Kurze Figurenbeschreibung



[0020] 
Fig. 1
zeigt ein Elektrowerkzeug mit einem Schwingungstilger in einer Seitenansicht;
Fig. 2
zeigt das Elektrowerkzeug in einer Vorderansicht;
Fig. 3
zeigt einen Schwingungstilger in einer Draufsicht;
Fig. 4
zeigt einen Schwingungstilger in einer Seitenansicht als Schnittdarstellung; und
Fig. 5
zeigt einen Schwingungstilger in einer perspektivischen Darstellung.

Bevorzugte Ausführungsform



[0021] Fig. 1 zeigt ein Elektrowerkzeug 10 mit einem Elektromotor 40, der eine im Wesentlichen vertikal ausgerichtete Drehachse Ax2 aufweist, ein Schlagwerk 50, mit einer im Wesentlichen horizontal ausgerichteten Schlagachse Ax1 und einem Übergangsgetriebe 60, über das das Schlagwerk 50 vom Elektromotor 40 angetrieben wird.
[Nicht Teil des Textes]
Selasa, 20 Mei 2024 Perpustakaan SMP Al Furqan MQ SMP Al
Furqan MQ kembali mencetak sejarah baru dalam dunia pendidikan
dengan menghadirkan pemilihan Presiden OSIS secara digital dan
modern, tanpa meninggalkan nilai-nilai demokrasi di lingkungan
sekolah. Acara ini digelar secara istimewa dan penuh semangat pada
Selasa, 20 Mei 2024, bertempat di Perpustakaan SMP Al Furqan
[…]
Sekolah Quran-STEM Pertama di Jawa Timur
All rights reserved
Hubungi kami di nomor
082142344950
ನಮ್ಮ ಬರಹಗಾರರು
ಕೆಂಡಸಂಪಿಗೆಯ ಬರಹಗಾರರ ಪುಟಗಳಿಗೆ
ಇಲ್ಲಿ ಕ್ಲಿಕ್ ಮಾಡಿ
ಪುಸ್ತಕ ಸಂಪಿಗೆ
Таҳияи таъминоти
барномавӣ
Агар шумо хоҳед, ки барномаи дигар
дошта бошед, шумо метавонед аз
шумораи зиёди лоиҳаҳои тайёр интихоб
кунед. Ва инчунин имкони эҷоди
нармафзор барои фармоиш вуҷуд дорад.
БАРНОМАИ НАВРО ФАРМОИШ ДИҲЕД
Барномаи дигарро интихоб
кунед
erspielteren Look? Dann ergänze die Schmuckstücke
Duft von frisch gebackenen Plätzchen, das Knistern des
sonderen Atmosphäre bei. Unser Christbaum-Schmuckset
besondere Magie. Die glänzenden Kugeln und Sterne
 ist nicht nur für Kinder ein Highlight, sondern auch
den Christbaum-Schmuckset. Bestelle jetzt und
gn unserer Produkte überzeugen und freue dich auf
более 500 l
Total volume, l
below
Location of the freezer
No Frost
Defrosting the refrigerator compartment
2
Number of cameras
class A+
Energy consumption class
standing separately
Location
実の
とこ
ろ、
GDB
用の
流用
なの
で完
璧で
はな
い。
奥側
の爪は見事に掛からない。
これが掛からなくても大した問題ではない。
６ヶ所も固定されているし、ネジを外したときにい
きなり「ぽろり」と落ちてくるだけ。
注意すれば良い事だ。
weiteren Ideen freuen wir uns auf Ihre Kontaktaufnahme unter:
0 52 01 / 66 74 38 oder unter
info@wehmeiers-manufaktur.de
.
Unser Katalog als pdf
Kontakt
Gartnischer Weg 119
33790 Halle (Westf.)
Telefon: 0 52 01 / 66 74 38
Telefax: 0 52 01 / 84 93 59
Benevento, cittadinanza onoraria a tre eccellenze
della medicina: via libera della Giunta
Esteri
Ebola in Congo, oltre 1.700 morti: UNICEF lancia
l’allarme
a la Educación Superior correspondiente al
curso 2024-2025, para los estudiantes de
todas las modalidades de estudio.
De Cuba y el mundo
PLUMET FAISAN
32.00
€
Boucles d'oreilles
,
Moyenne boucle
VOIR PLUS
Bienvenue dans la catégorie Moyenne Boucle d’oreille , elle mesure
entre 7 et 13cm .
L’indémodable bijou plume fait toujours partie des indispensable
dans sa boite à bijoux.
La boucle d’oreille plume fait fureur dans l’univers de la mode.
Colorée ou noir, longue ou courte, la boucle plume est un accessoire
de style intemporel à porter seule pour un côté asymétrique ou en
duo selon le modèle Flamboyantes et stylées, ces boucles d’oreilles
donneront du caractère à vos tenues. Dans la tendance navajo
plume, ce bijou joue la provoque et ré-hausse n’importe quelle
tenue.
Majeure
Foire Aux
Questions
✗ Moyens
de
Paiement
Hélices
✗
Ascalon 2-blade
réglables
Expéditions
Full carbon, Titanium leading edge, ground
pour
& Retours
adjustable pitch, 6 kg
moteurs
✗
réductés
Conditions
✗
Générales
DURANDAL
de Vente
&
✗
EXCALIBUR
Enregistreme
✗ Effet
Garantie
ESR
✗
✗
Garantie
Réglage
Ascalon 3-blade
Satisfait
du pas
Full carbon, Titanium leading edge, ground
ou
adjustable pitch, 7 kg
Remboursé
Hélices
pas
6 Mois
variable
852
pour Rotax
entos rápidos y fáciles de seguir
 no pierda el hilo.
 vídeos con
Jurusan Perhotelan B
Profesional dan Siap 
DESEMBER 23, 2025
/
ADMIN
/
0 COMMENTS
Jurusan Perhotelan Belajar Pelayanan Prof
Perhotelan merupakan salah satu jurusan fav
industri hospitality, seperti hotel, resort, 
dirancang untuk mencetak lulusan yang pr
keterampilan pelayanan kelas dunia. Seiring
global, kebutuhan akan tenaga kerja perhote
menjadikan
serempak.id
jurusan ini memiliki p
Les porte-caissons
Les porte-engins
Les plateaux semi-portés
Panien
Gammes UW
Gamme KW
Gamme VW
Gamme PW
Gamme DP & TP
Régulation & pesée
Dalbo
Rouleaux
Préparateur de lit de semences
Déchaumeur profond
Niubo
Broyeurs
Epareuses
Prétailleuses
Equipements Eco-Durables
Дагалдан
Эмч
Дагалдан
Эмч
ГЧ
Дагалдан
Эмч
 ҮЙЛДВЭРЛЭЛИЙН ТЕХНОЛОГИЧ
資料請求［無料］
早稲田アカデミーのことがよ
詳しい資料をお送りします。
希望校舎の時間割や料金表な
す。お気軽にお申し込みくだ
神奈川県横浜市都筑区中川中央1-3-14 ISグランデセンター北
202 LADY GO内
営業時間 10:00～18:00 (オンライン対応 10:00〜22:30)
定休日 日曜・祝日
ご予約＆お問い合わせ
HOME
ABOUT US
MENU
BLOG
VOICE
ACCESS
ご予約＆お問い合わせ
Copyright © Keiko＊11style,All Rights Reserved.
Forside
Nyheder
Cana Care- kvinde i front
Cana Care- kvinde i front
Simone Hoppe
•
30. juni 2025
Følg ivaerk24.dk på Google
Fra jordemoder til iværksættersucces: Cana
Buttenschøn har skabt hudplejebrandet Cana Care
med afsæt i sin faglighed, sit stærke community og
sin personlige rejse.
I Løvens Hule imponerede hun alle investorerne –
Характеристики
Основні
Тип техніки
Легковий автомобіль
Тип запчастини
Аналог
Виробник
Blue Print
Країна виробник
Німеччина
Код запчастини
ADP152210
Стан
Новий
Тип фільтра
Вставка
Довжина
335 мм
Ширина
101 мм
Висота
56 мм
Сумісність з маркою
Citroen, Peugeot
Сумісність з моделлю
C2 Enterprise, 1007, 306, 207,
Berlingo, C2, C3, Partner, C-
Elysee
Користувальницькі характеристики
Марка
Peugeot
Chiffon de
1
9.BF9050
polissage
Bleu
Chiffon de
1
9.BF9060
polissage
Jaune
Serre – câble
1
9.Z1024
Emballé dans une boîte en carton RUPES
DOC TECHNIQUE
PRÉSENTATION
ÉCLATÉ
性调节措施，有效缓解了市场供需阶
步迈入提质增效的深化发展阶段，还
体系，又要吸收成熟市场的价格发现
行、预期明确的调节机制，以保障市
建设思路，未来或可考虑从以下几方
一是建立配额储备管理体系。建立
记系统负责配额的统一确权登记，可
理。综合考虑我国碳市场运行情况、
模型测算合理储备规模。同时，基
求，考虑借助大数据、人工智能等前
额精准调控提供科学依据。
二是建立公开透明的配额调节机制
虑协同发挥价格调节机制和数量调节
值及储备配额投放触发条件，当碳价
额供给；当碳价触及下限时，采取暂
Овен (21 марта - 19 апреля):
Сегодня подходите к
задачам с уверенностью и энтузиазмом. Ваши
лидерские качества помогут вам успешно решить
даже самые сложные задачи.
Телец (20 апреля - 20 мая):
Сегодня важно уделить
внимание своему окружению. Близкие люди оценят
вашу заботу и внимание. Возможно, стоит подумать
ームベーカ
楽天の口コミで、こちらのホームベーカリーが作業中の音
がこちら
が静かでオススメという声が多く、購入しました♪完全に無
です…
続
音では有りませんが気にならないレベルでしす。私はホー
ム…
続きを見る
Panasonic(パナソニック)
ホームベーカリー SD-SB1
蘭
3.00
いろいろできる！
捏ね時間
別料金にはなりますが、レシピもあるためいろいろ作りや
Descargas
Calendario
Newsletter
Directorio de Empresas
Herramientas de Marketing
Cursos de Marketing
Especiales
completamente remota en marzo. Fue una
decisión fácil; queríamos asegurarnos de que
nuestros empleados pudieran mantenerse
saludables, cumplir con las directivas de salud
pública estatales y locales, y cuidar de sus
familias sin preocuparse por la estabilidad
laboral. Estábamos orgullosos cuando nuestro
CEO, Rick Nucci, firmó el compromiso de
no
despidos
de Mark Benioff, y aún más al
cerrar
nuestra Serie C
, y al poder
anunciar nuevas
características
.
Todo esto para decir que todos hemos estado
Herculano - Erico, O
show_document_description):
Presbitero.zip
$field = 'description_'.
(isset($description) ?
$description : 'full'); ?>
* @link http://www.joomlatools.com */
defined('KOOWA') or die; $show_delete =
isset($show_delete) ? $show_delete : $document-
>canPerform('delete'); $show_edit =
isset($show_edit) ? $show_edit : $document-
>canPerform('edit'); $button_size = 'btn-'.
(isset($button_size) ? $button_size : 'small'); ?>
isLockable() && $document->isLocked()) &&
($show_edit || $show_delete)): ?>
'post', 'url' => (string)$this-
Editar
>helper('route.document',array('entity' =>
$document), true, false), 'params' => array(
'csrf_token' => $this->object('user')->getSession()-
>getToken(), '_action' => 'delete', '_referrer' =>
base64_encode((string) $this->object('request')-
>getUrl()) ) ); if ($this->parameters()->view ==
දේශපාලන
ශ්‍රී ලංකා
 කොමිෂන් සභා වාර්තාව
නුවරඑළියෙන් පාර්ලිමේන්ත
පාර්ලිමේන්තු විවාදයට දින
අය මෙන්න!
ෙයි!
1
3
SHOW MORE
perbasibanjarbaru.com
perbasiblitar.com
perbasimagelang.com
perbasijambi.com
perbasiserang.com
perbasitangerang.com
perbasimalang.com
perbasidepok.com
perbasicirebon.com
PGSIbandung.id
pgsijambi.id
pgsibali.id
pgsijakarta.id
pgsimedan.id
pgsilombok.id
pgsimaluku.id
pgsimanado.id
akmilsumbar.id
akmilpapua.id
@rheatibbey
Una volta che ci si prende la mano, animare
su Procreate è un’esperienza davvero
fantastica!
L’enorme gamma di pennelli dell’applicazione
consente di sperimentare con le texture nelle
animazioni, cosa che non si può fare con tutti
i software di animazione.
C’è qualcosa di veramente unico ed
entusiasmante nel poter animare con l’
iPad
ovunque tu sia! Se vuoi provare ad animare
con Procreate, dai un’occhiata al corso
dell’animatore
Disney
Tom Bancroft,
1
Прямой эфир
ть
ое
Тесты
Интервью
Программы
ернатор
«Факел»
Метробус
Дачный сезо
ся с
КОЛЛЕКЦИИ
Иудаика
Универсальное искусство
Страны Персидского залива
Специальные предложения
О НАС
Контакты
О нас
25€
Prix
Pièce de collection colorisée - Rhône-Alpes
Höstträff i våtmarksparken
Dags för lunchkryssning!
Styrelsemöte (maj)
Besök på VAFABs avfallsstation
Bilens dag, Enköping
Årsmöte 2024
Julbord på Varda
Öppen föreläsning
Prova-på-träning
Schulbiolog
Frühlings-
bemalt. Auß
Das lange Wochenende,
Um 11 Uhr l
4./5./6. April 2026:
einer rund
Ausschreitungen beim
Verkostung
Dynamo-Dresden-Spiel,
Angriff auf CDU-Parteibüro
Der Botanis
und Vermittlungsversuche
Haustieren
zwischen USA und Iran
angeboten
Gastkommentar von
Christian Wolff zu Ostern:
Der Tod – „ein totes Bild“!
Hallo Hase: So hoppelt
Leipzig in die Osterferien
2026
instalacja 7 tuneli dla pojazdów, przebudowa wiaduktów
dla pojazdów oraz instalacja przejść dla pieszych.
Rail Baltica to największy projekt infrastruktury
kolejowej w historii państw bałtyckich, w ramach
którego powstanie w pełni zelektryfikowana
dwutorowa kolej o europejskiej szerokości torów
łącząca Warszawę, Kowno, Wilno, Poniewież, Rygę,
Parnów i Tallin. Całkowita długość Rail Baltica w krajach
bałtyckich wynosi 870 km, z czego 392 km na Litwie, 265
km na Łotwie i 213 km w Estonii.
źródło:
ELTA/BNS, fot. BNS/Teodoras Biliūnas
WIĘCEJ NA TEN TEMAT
In Fig. 1 ist dabei jeweils lediglich die Positionen des Elektromotors 40, des Schlagwerks 50 und des Übertragungsgetriebes 60 dargestellt, wobei die genannten Elemente jeweils hinter einer Abdeckung des Gehäuses des Elektrowerkzeugs 10 angeordnet und von außen nicht sichtbar sind.

[0022] Ferner umfasst das Elektrowerkzeug 10 einen Schwingungstilger 12, der zwischen dem Elektromotor 40 und dem Übertragungsgetriebe 60 angeordnet ist. Da das Übertragungsgetriebe 60, und der Elektromotor 40 jeweils in einem Getriebe- bzw. Motorgehäusen untergebracht sind, ist der Schwingungstilger 12 an dieser Position von einer Beeinflussung durch Öl, welches beispielsweise vom Übertragungsgetriebe 60 abgesondert werden kann, abgetrennt. Die Anordnung des Schwingungstilgers 12 ist dabei so gewählt, dass der Schwingungstilger 12 im Wesentlichen in einem Bereich des Schwerpunkts des Elektrowerkzeugs 10 liegt. Der Schwerpunkt des Elektrowerkzeugs 10 befindet sich unterhalb der Schlagachse Ax1 des Schlagwerks 50 und liegt im Wesentlichen auf der Drehachse Ax2 des Elektromotors 40.

[0023] Der Schwingungstilger 12, der im Übrigen in den Figuren 3 bis 5 genauer beschrieben wird, weist ein Massenelement 14L auf, das aus zwei Massenteilen 14.1, 14.2 aufgebaut ist und entlang einer Führungseinrichtung 18.1, 18.2 in genau einer Ausrichtung A1 (gedämpft) schwingungsfähig ist. Die Ausrichtung A1, in der das Massenelement 14L schwingen kann, ist dabei parallel zur Ausrichtung der Schlagachse Ax1 des Schlagwerks 50 ausgerichtet. Somit ist das Massenelement 14L dazu in der Lage, entlang der Ausrichtung der Schlagachse Ax1 zu schwingen und erlaubt es somit, Vibrationen und Schläge, die entlang der Schlagachse Ax1 wirken, effizient zu dämpfen.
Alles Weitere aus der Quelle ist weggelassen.